→ EXTRACT
=-=-=
# Crane size for tree work



## Natewood (Mar 13, 2011)

Well,as I get older I start to wonder what can make my life easier! Just wondering what size crane would be adequate for tree work in a residential/suburban enviroment. Looking for tonnage and height.i can't believe I don't know the answer to what seems a fairly simple question but we hired out our cranes and the operator/estimator would never tell us the rigs capabilities or specs.Thanks in advance1


----------



## A&Atree (Mar 13, 2011)

*crane size*

hey buddy i have used a few diff size cranes regulaury and i am most happy with the 23 1/2 ton with 100ft live boom and 45 jib which we never use. the only problem with that truck is the weight. the truck weighs 55000 lbs empty and legaly can haul up to62500. But as far as the boom i love it good capacity at 30-50 ft. i have also used a 17ton with 75ft live, the problem with that crane is that you are always putting on the jib and there goes your capacity. a 14ton with 63ft boom i used but its a tiny boom it still can get the job done but would not suggest that size at all its way to small.


----------



## teamtree (Mar 13, 2011)

We rent our cranes right now and I would say go with a smaller boom truck (23 1/2 ton) that you can manauver easily and is not going to cost you a ton in DOT and License fees. You can always rent bigger and not have the overhead of maintaining it. If we buy something, I would buy something in the 17-25 range with at least a 90' stick....but I am learning the crane game and we have the luxury of having big yards and big drop zones in this area.

But it really comes down to how you are going to use it. We may do removals one day and then go trim for a few days. There is very little need for a crane in trimming.


----------



## mpatch (Mar 13, 2011)

normally we contract out a 40 ton but have gone as large as 180 ton for really long reaches. The 180 ton we used last time we were picking around 175 feet from the crane to the stump, slow and set up and take down time is forever on the larger cranes. When we use a crane there is no way we could get away with only having a 100 foot stick, trees are too tall.
=-=-=
→ EXTRACTED INFORMATION
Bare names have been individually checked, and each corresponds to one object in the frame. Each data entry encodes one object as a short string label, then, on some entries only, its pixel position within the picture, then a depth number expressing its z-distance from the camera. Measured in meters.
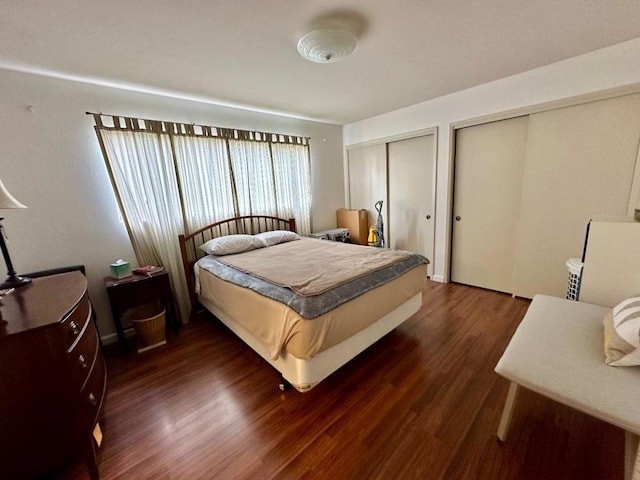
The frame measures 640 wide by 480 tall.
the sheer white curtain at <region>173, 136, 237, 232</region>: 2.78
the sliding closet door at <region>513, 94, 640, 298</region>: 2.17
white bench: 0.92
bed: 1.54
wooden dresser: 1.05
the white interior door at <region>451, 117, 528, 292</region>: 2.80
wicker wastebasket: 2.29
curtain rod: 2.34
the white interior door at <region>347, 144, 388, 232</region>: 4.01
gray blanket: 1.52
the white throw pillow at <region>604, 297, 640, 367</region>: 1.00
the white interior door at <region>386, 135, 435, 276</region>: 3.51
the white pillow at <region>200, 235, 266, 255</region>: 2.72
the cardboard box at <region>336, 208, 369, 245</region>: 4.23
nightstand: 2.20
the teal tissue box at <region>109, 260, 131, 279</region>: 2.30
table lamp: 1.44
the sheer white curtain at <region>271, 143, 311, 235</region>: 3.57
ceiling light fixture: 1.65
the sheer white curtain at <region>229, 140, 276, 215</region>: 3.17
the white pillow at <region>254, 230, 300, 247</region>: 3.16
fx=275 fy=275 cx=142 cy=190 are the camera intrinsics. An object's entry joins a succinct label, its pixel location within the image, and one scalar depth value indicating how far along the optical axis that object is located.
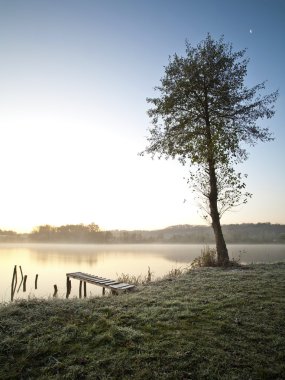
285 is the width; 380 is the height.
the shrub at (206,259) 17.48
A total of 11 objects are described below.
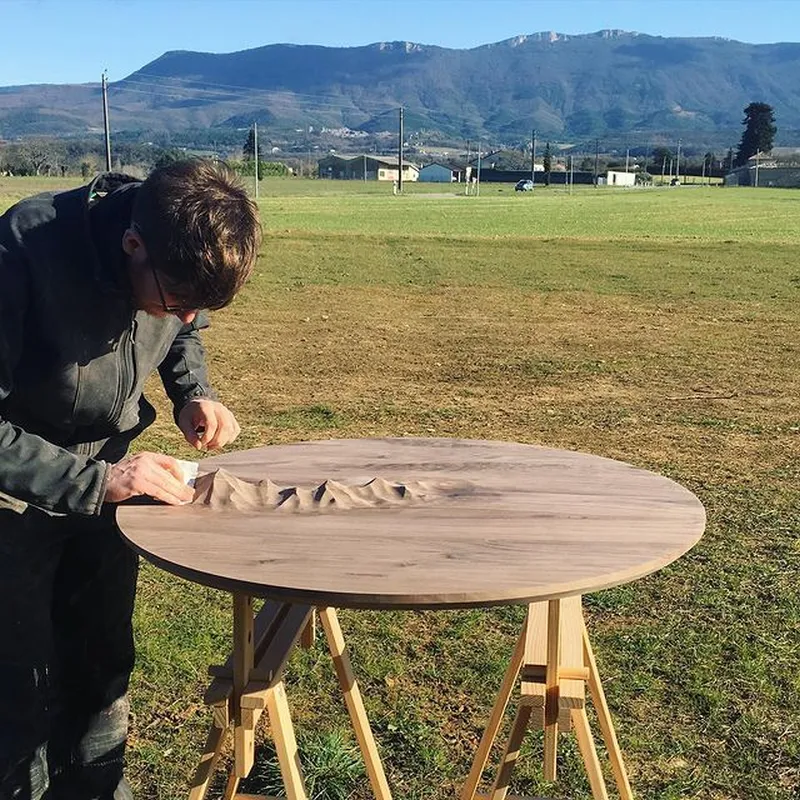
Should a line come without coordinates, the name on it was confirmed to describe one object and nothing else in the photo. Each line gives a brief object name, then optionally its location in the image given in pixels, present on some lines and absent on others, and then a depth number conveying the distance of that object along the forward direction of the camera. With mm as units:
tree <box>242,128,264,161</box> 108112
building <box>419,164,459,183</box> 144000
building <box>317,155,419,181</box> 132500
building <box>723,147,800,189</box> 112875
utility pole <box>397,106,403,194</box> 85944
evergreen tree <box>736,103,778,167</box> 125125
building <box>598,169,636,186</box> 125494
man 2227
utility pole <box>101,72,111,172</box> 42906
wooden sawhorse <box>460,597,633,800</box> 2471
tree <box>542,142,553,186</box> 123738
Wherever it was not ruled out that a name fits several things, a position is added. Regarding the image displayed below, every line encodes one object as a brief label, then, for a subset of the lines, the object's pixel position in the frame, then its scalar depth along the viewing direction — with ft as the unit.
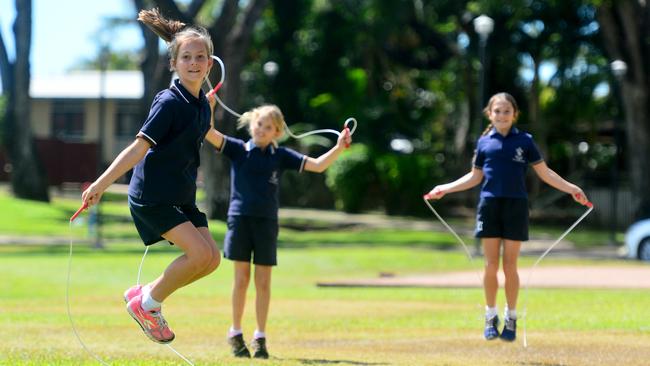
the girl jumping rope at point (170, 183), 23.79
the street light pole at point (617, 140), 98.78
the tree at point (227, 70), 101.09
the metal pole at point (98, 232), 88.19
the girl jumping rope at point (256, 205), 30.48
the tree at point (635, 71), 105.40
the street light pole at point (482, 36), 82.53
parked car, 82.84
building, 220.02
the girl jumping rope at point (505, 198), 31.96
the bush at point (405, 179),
=-=-=
→ DIRECTIONS
Can you write out the passage of the crane-size thread above, starting at "normally we contract" and ending at "are too tall.", word for word?

→ SOLUTION TO THIS PROBLEM
normally we contract out a 40 ton but have gone as large as 180 ton for really long reaches. The 180 ton we used last time we were picking around 175 feet from the crane to the stump, slow and set up and take down time is forever on the larger cranes. When we use a crane there is no way we could get away with only having a 100 foot stick, trees are too tall.